Exercise goal: This exercise calls for the records to be returned exactly, with images removed.

Saved entries:
• • •

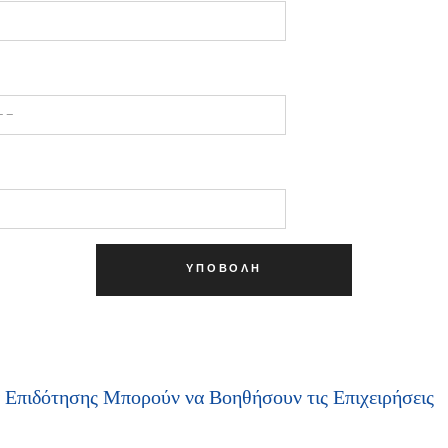
ΥΠΟΒΟΛΉ
Επιδότησης Μπορούν να Βοηθήσουν τις Επιχειρήσεις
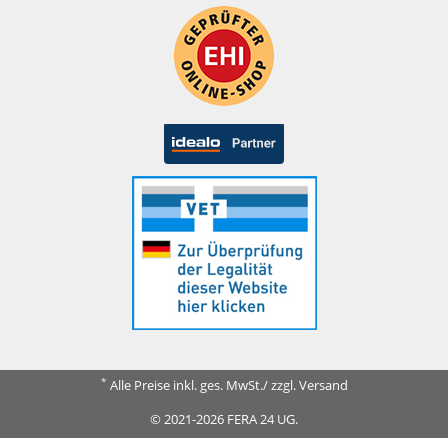
*
Alle Preise inkl. ges. MwSt./ zzgl. Versand
© 2021-2026 FERA 24 UG.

• • •

Output for this exercise:
ΥΠΟΒΟΛΉ
Επιδότησης Μπορούν να Βοηθήσουν τις Επιχειρήσεις
*
Alle Preise inkl. ges. MwSt./ zzgl. Versand
© 2021-2026 FERA 24 UG.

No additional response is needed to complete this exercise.